陸星妄在心底長嘆了一口氣,說了一個明知道可能太過於縱容,但依舊是開了口的話:「還可以。」
看著手裡實在是醜爆了的熊他閉上眼睛,忍辱負重一般的昧著良心說:「仔細看看,其實還不錯。」
簡昧:「真的?」
陸星妄應了一聲。
簡昧很開心,他其實當然知道並不是所有人都會喜歡這些玩偶的,但是他又隱隱覺得,大壯哥這樣的人,正是因為性格的緣故?說不定是從來都沒有收到過玩偶熊的,他想彌補一些東西給他,哪怕只能起到一些微薄的作用。

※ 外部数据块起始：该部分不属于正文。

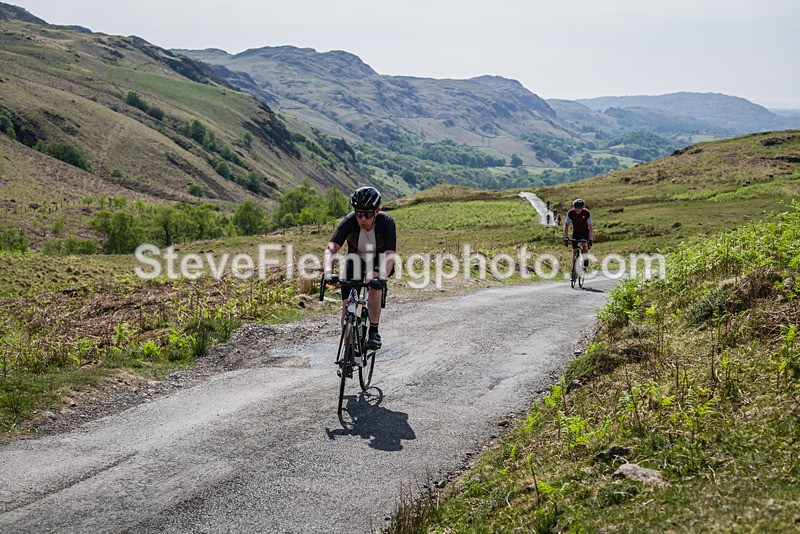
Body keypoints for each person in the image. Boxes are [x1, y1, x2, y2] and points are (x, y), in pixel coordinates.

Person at [326, 186, 396, 350]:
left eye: (367, 214)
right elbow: (331, 248)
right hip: (355, 261)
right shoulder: (349, 221)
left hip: (379, 261)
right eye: (358, 213)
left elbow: (390, 253)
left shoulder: (386, 223)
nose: (362, 219)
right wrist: (329, 272)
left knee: (373, 282)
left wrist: (382, 277)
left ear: (377, 211)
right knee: (346, 306)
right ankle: (348, 352)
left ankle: (373, 331)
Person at [563, 198, 593, 270]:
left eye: (580, 207)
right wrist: (566, 237)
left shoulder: (587, 213)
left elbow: (591, 227)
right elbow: (566, 226)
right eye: (576, 207)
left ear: (582, 207)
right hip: (576, 232)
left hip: (585, 231)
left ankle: (586, 262)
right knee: (575, 250)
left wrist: (591, 239)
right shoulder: (570, 213)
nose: (577, 209)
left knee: (584, 244)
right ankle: (574, 269)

陸星妄放下熊,看向旁邊的藥罐子,他說:「你的壺裡是什麼。」
簡昧想起來了,連忙說:「這是藥,就是對你身體好的藥,之前就是你不是說你身體不好嗎,然後我感覺你也是生了病,然後這個就是專門給你補身子喝的,我們家裡真的做了好久好久的醫生啦,你相信我,應該會有效果的,你試試嘛。」
陸星妄很平靜的看著這罐藥。
並不是他不相信簡昧,而是就連神官的治癒系神力都無法完全清楚的毒,又怎麼能是這一罐子藥就能完全清理好的?可惜這樣的話他沒法對簡昧解釋,只能是無奈的嘆息。

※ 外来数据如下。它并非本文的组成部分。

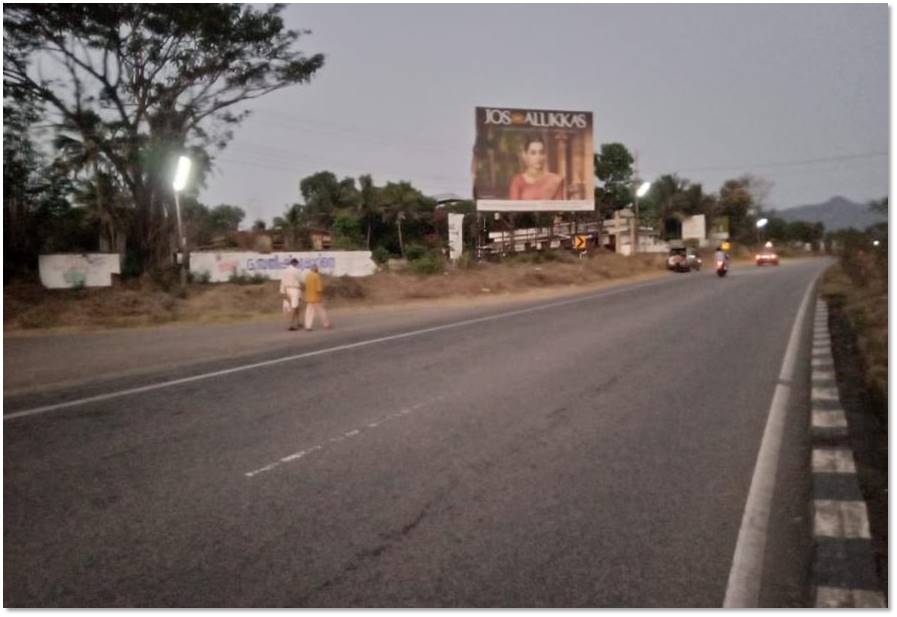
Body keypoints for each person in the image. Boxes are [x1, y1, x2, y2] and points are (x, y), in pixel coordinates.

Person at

「現在是不是有點燙啊,你等會喝也行。」邊說著,他像是又想起來一般,連忙對陸星妄說:「差點忘記了,我其實給你寫了一張賀卡,但是字有點醜,我就不傳給你了。」
陸星妄說:「沒事。」
簡昧眼睛一亮,以為他要安慰自己。
誰知道陸星妄淡淡的說:「畢竟又不是第一天寫成這樣。」
「……」
簡昧想要反駁,卻說不出來反駁的話,畢竟陸星妄說的也不是全無道理,有的時候他的題目不會,就會拍照發給陸星妄,當然見過自己的字,但是那跟這次又不一樣,賀卡是很重要的,以後肯定會儲存下來的,如果字不好看的話,這種黑歷史以後肯定也會被拿出來調侃的。

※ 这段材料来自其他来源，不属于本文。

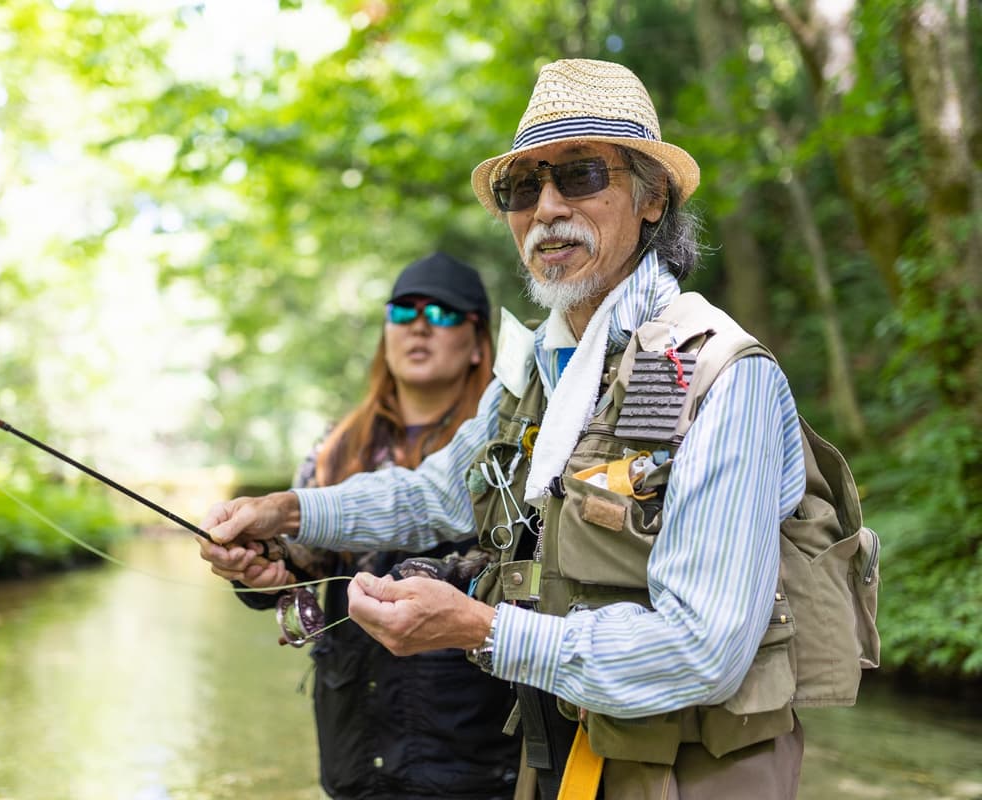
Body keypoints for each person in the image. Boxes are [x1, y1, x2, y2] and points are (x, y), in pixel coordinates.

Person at [202, 60, 864, 800]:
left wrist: (479, 630)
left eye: (579, 175)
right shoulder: (543, 377)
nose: (546, 207)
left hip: (692, 775)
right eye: (523, 188)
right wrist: (289, 511)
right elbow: (437, 495)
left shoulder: (711, 371)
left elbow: (703, 650)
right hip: (555, 760)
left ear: (652, 200)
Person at [199, 253, 521, 799]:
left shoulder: (507, 447)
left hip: (473, 753)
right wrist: (254, 563)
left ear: (477, 342)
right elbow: (299, 563)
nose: (420, 325)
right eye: (403, 311)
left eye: (443, 313)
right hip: (355, 743)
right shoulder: (334, 447)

簡昧思索再三,然後說:「那我發給你看看,不可以笑我。」
陸星妄說:「不會。」
於是簡昧就起身,走到桌子邊拍了一張自己寫的賀卡發給了陸星妄,這是一張,看起來寫的其實很用心的卡片了,主人公的筆跡還有一些淺顯的稚嫩,但是裡面的話語倒是很有簡昧的個人風格,陸星妄的注意力卻不全在這張賀卡上,反而被旁邊簡昧不小心露出來的手吸引了注意,那是有一道如果不仔細去看的話很可能被忽略的印記,是有些發紅的,在白皙的面板上顯得異常刺目。
陸星妄皺了皺眉,他開口:「你受傷了?」
簡昧有些意外:「啊?」
陸星妄指出來:「你的手。」
簡昧這才反應過來,沒想到大壯哥居然是如此恐怕的細節怪,他老實的說:「剛剛幫爸爸熬藥的時候不小心被燙到了。」
熬藥
指的是自己旁邊的這罐奇奇怪怪的東西嗎?
陸星妄是知道燙傷有多痛的,簡昧這個孩子身上充滿了令人有些意外的成分,有的時候覺得是個不講道理的小孩子,但是又特別懂事,有的時候覺得很嬌氣,但疼了痛了,又可以忍著不說,就僅僅只是為了自己這個素未謀面的陌生人熬一鍋湯而已。